> _What is needed_:
Rewrite the listing with every occurrence of "Page size" changed to "Canvas size", keeping everything else identical. Leave the pictures out of your answer.

Bounding box entries:
--
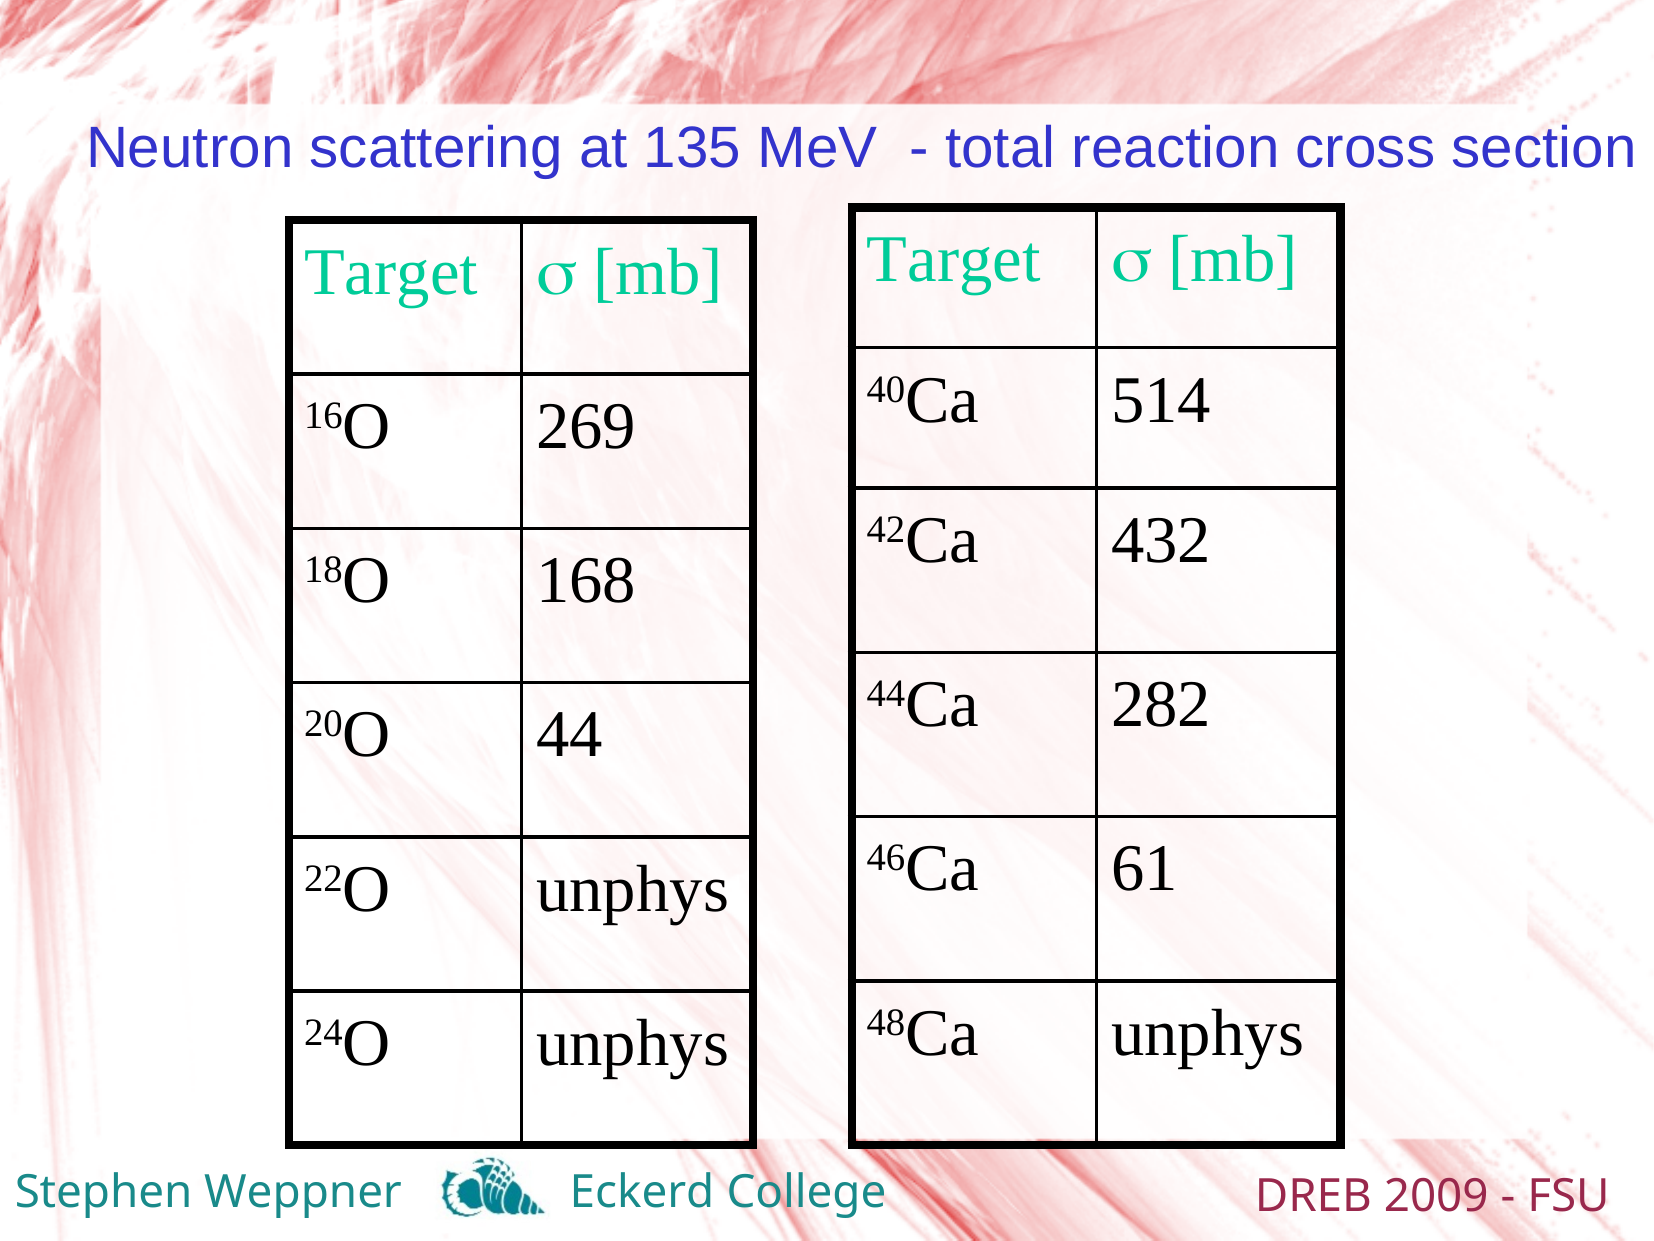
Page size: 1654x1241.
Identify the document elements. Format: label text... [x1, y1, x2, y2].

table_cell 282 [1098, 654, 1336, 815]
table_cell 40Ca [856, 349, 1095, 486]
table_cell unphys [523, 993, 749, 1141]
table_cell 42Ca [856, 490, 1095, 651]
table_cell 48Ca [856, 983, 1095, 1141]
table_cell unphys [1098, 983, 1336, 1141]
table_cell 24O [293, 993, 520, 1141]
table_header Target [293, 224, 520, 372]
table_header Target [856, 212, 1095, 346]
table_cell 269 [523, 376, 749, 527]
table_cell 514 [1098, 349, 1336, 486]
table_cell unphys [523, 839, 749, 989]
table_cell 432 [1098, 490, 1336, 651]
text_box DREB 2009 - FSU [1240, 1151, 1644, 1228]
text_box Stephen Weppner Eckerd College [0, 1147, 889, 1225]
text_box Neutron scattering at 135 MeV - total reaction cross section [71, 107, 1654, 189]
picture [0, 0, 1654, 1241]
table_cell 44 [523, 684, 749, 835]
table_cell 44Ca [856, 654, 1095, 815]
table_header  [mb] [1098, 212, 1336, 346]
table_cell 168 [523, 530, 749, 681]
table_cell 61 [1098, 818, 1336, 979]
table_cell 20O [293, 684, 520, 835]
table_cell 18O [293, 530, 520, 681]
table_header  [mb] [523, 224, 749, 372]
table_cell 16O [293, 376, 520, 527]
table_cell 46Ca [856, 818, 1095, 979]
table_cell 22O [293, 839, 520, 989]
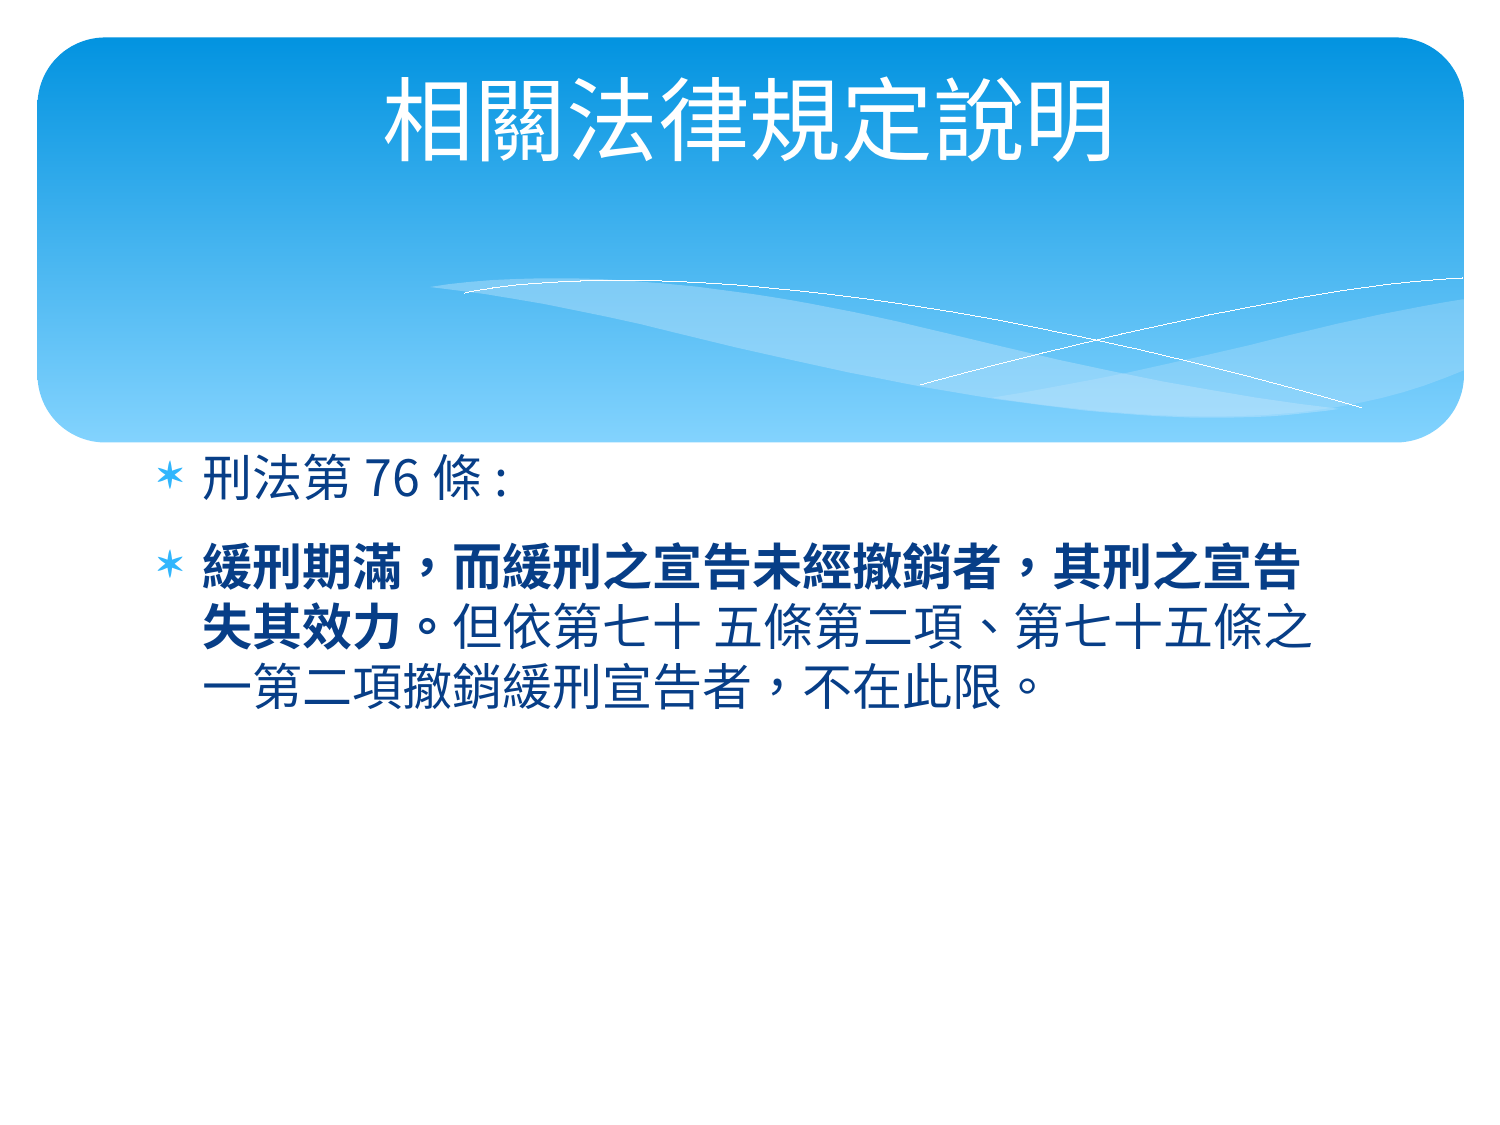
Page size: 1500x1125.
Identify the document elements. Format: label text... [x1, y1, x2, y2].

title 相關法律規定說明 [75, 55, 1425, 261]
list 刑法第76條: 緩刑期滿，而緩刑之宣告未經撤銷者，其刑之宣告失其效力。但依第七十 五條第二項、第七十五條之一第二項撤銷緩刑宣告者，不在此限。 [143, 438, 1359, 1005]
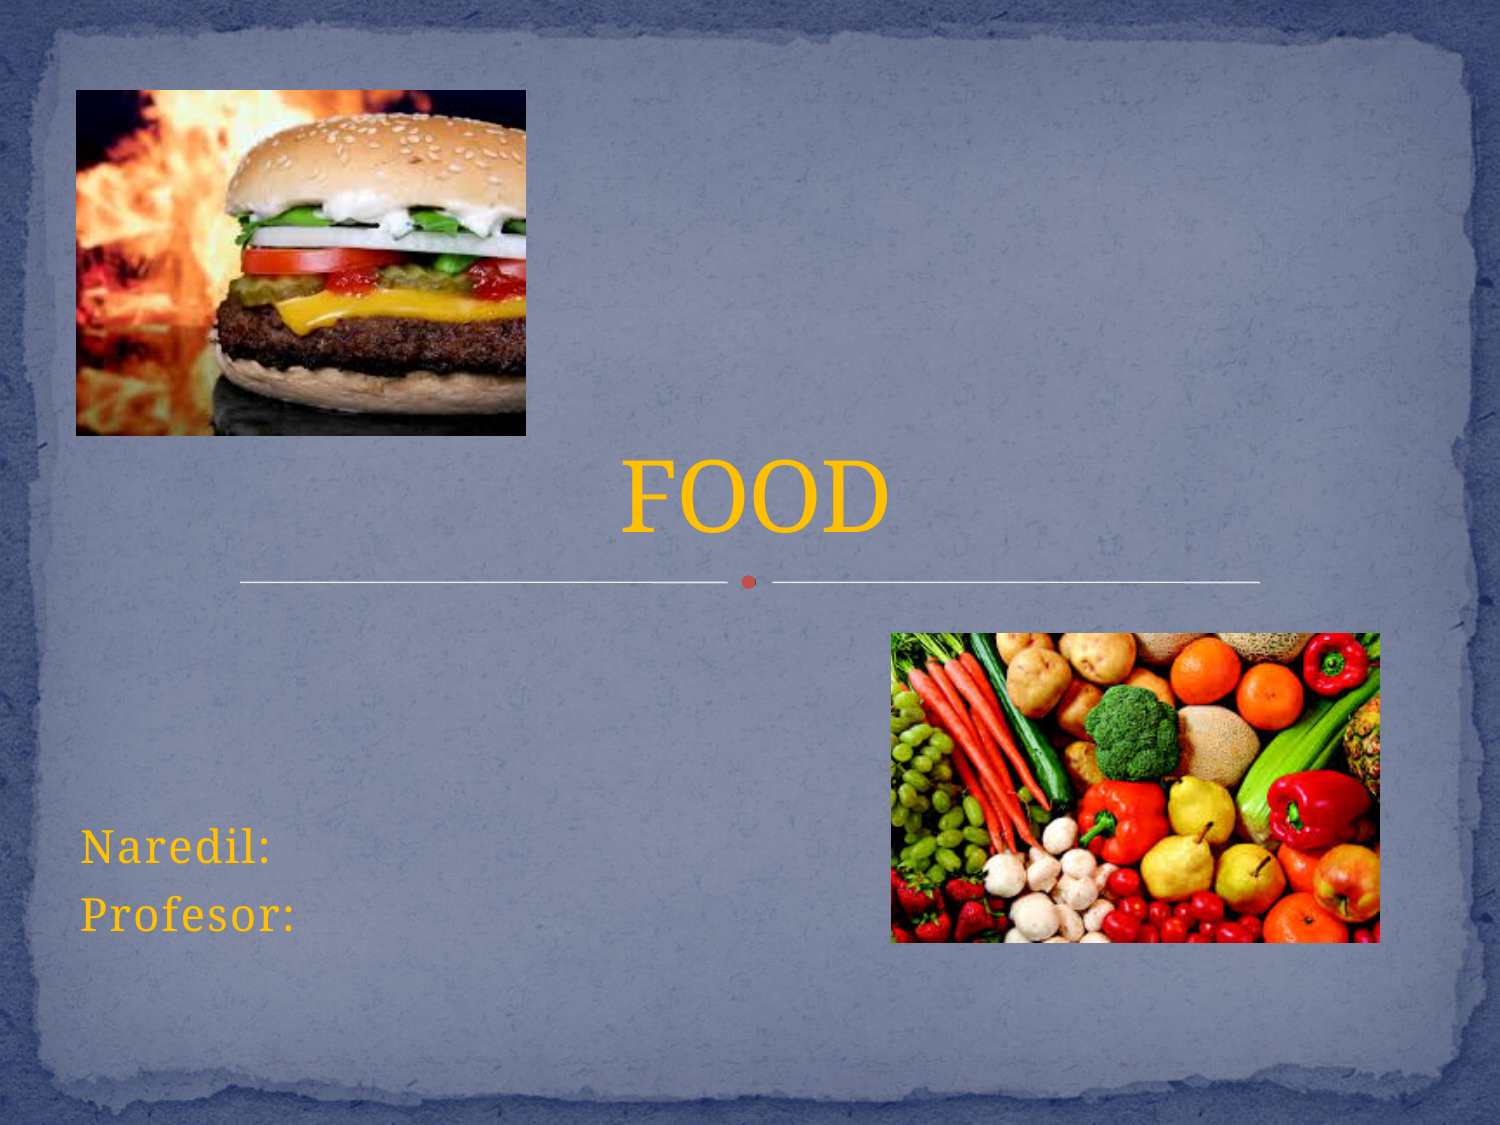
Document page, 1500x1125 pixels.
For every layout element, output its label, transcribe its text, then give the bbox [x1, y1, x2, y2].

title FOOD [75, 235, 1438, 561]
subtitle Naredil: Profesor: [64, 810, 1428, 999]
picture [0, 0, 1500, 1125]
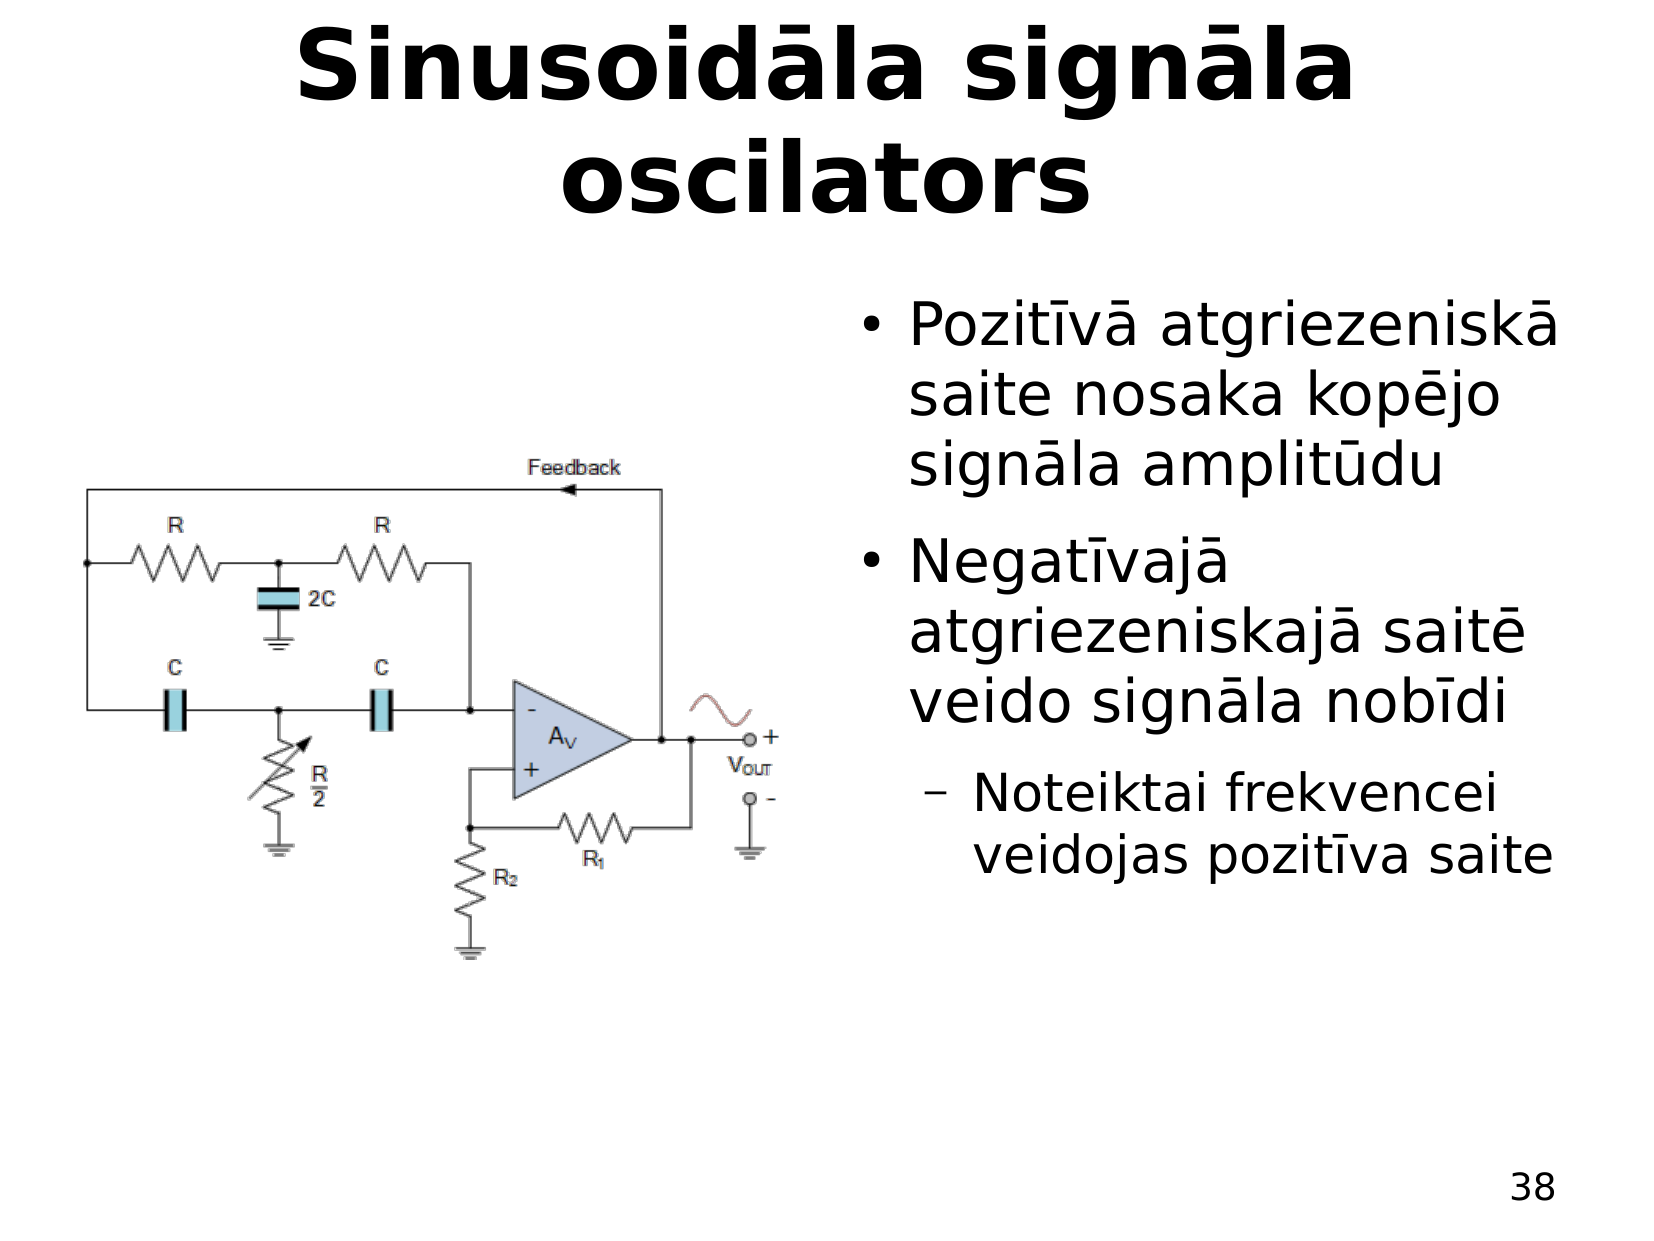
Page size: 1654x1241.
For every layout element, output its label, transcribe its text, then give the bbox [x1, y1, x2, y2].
--
> _Answer to the task_:
Canvas size: 1654x1241.
Identify the document elements. Format: label text... [x1, y1, x2, y2].

table_cell 282 [1098, 654, 1336, 815]
table_cell 40Ca [856, 349, 1095, 486]
table_cell unphys [523, 993, 749, 1141]
table_cell 42Ca [856, 490, 1095, 651]
table_cell 48Ca [856, 983, 1095, 1141]
table_cell unphys [1098, 983, 1336, 1141]
table_cell 24O [293, 993, 520, 1141]
table_header Target [293, 224, 520, 372]
table_header Target [856, 212, 1095, 346]
table_cell 269 [523, 376, 749, 527]
table_cell 514 [1098, 349, 1336, 486]
table_cell unphys [523, 839, 749, 989]
table_cell 432 [1098, 490, 1336, 651]
text_box DREB 2009 - FSU [1240, 1151, 1644, 1228]
text_box Stephen Weppner Eckerd College [0, 1147, 889, 1225]
text_box Neutron scattering at 135 MeV - total reaction cross section [71, 107, 1654, 189]
picture [0, 0, 1654, 1241]
table_cell 44 [523, 684, 749, 835]
table_cell 44Ca [856, 654, 1095, 815]
table_header  [mb] [1098, 212, 1336, 346]
table_cell 168 [523, 530, 749, 681]
table_cell 61 [1098, 818, 1336, 979]
table_cell 20O [293, 684, 520, 835]
table_cell 18O [293, 530, 520, 681]
table_header  [mb] [523, 224, 749, 372]
table_cell 16O [293, 376, 520, 527]
table_cell 46Ca [856, 818, 1095, 979]
table_cell 22O [293, 839, 520, 989]
Canvas size: 1500x1125.
Identify the document elements. Format: label text... [x1, y1, x2, y2].

title 相關法律規定說明 [75, 55, 1425, 261]
list 刑法第76條: 緩刑期滿，而緩刑之宣告未經撤銷者，其刑之宣告失其效力。但依第七十 五條第二項、第七十五條之一第二項撤銷緩刑宣告者，不在此限。 [143, 438, 1359, 1005]
Document page, 1500x1125 pixels.
For every layout element, output its label, transcribe its text, then give the bbox [x1, y1, x2, y2].

title FOOD [75, 235, 1438, 561]
subtitle Naredil: Profesor: [64, 810, 1428, 999]
picture [0, 0, 1500, 1125]
Canvas size: 1654x1241.
For every layout element, output its label, transcribe its text, then give the bbox [x1, y1, x2, y2].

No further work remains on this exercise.